Dataset →
┌──

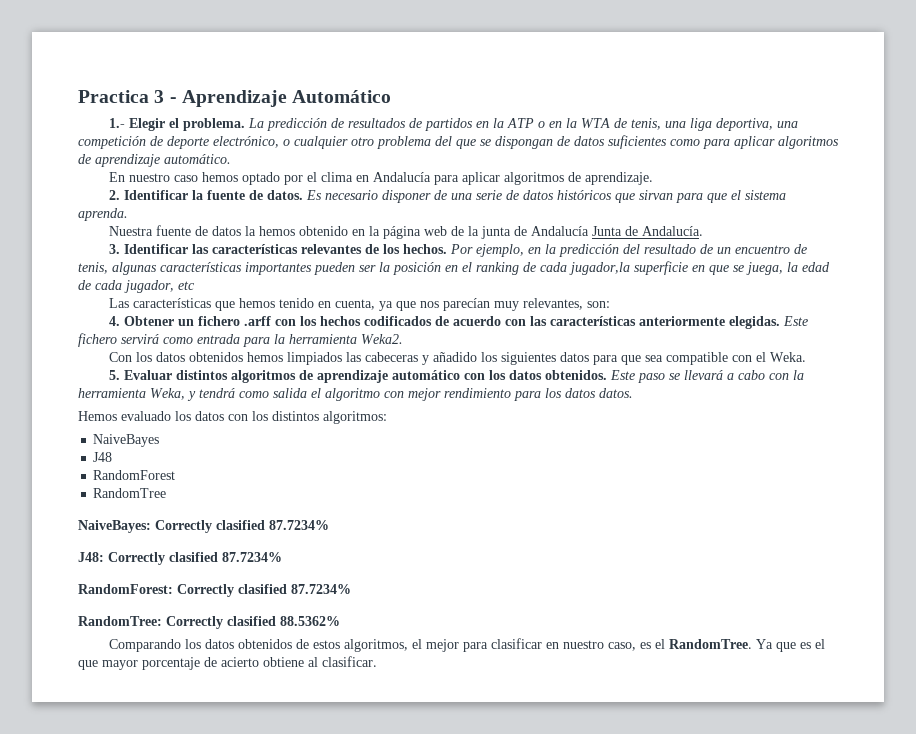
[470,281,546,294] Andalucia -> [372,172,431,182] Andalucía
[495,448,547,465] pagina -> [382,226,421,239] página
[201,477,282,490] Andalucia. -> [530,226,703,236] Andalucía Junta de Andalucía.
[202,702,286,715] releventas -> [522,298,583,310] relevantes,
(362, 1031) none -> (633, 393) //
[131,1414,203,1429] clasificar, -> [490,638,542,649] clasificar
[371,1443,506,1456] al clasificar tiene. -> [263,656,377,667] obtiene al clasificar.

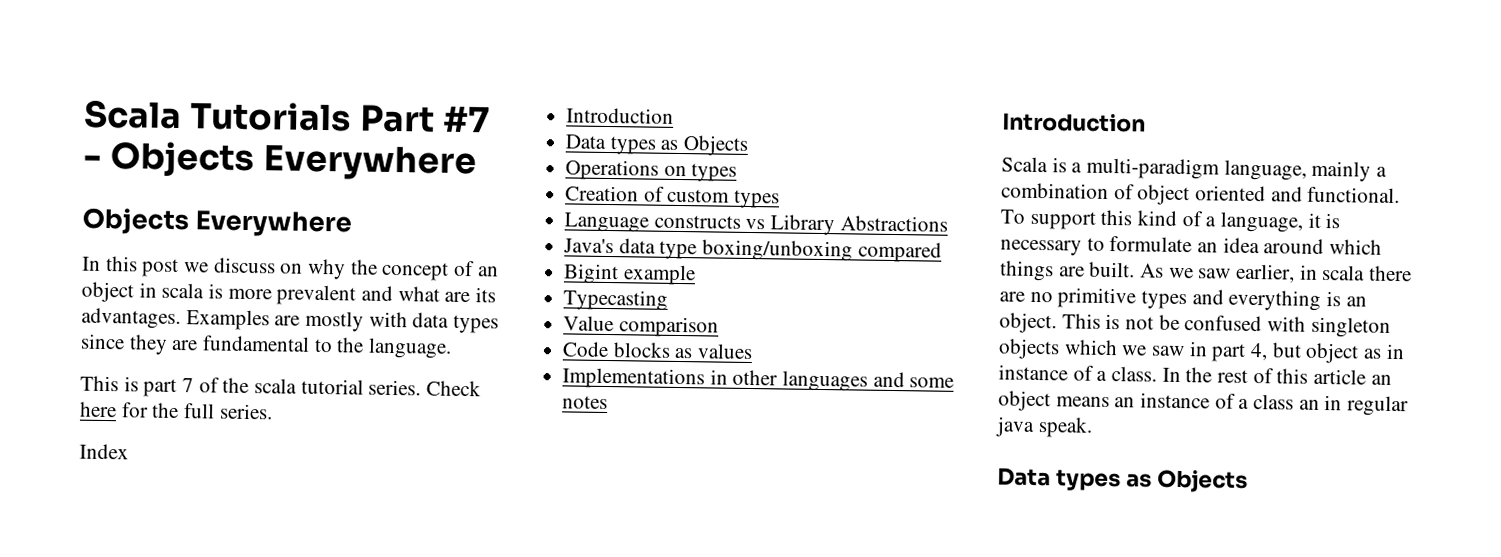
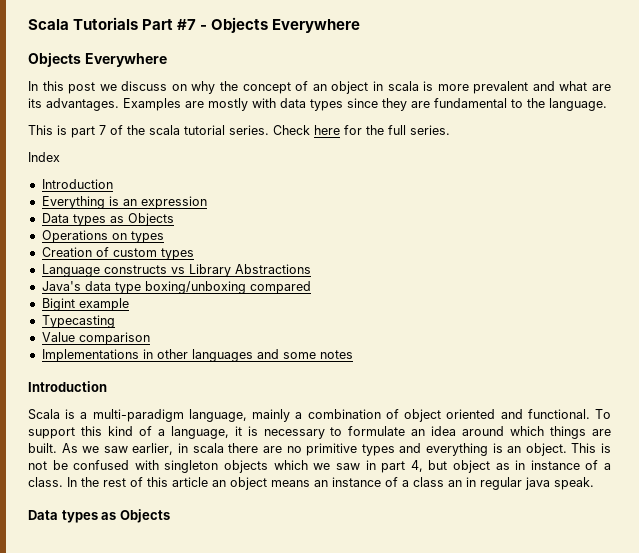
(675, 115) none -> [41,196,207,209] // Everything is an expression
[562,341,754,360] // Code blocks as values -> (150, 338) none

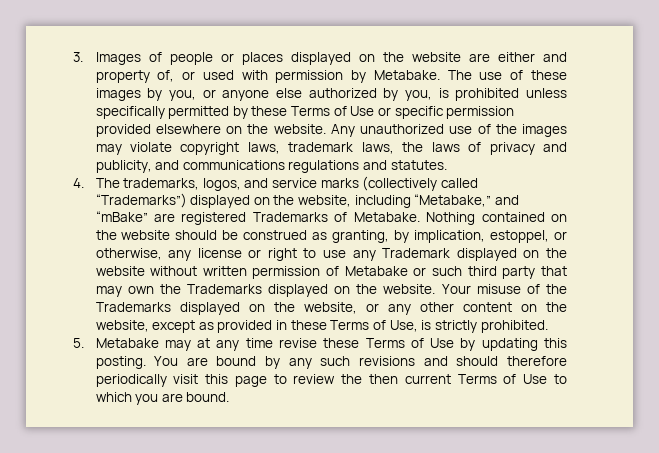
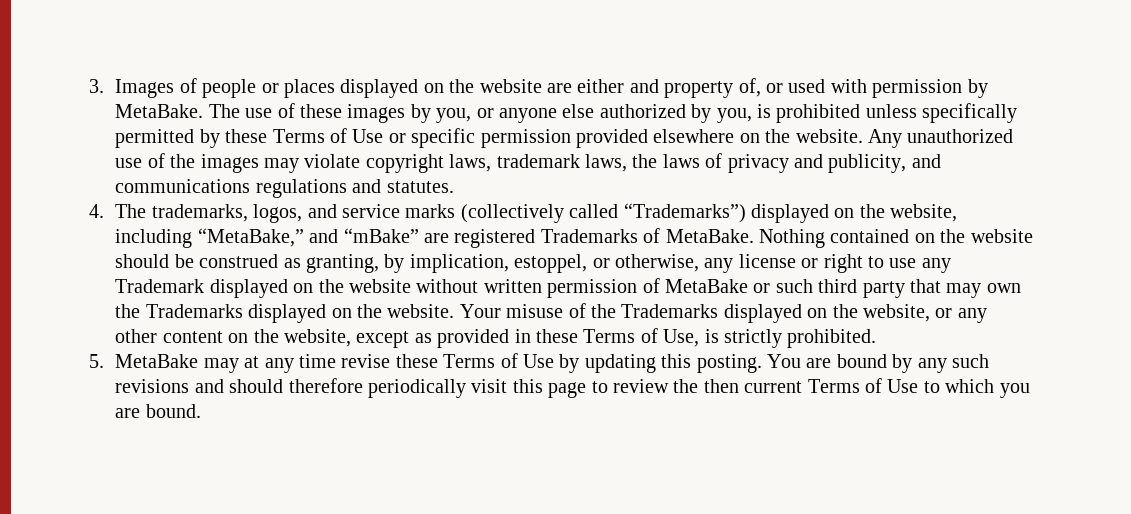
[373,70,440,80] Metabake. -> [115,104,204,118] MetaBake.
[414,194,492,207] “Metabake,” -> [197,228,304,247] “MetaBake,”
[353,212,420,222] Metabake. -> [665,229,754,243] MetaBake.
[344,266,408,276] Metabake -> [664,279,748,293] MetaBake
[95,338,159,348] Metabake -> [115,354,199,368] MetaBake

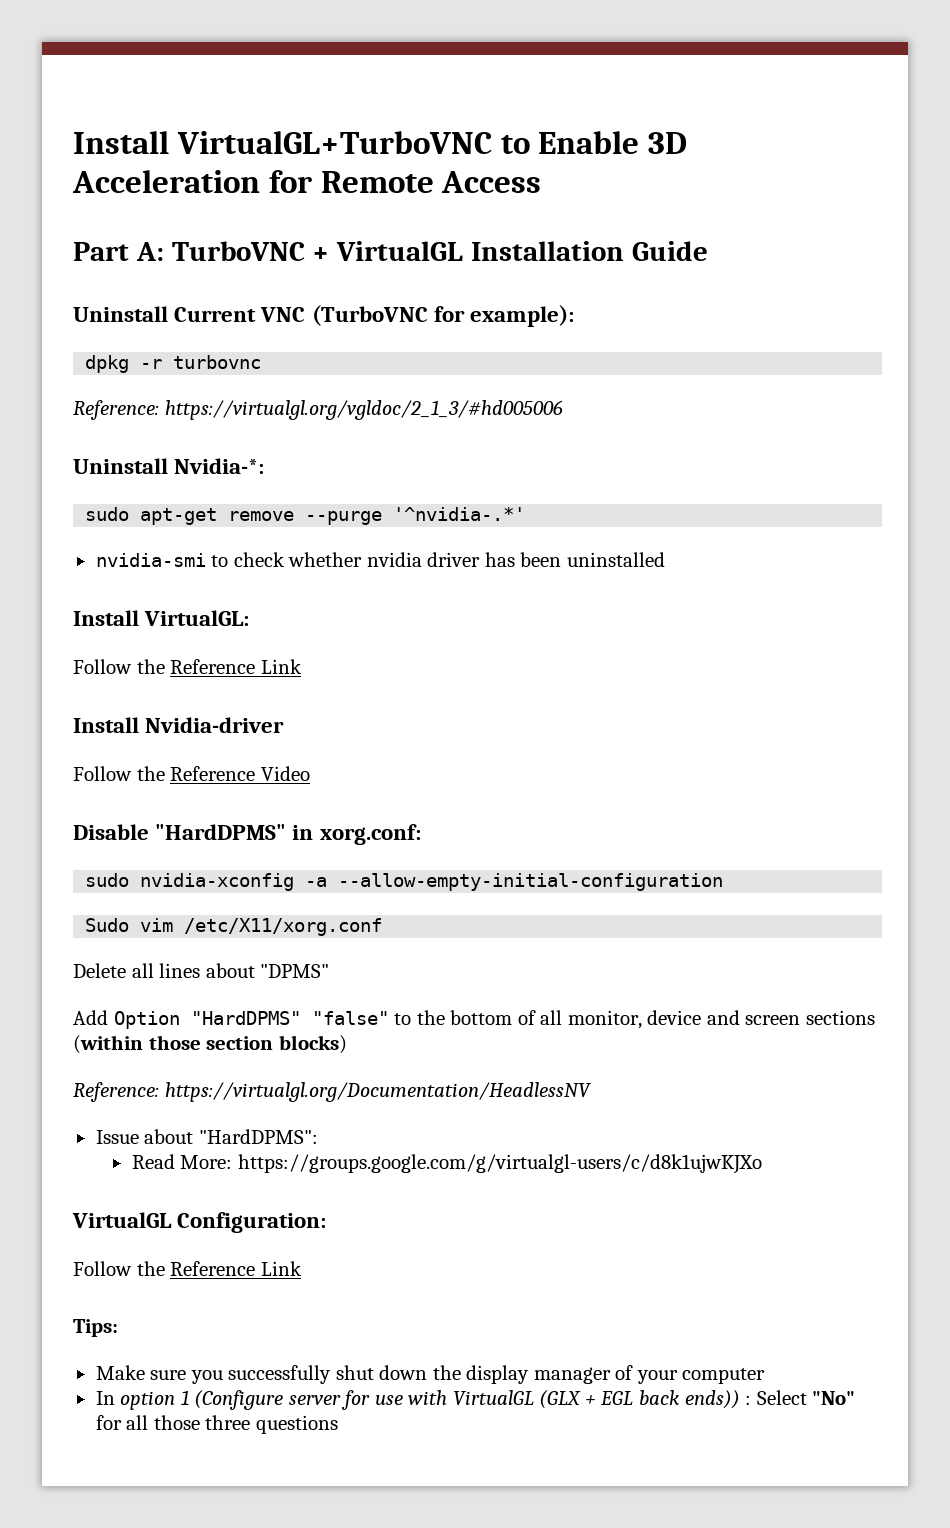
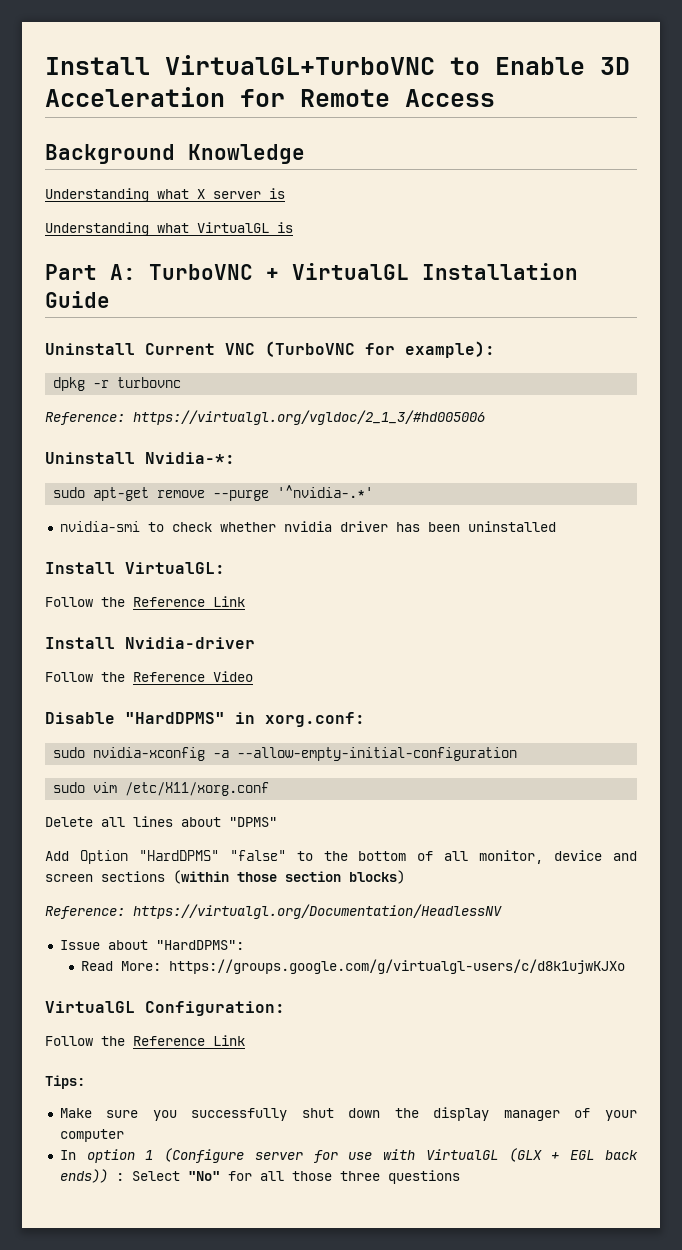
(542, 182) none -> [45,144,305,164] [45,188,285,202] [45,222,293,236] // Background Knowledge // Understanding what X server is // Understanding what VirtualGL is
[85,918,130,932] Sudo -> [53,782,86,793] sudo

└──

What to do →
Return all the records exactly, excluding images.

Result of the exercise →
[470,281,546,294] Andalucia -> [372,172,431,182] Andalucía
[495,448,547,465] pagina -> [382,226,421,239] página
[201,477,282,490] Andalucia. -> [530,226,703,236] Andalucía Junta de Andalucía.
[202,702,286,715] releventas -> [522,298,583,310] relevantes,
(362, 1031) none -> (633, 393) //
[131,1414,203,1429] clasificar, -> [490,638,542,649] clasificar
[371,1443,506,1456] al clasificar tiene. -> [263,656,377,667] obtiene al clasificar.

(675, 115) none -> [41,196,207,209] // Everything is an expression
[562,341,754,360] // Code blocks as values -> (150, 338) none

[373,70,440,80] Metabake. -> [115,104,204,118] MetaBake.
[414,194,492,207] “Metabake,” -> [197,228,304,247] “MetaBake,”
[353,212,420,222] Metabake. -> [665,229,754,243] MetaBake.
[344,266,408,276] Metabake -> [664,279,748,293] MetaBake
[95,338,159,348] Metabake -> [115,354,199,368] MetaBake

(542, 182) none -> [45,144,305,164] [45,188,285,202] [45,222,293,236] // Background Knowledge // Understanding what X server is // Understanding what VirtualGL is
[85,918,130,932] Sudo -> [53,782,86,793] sudo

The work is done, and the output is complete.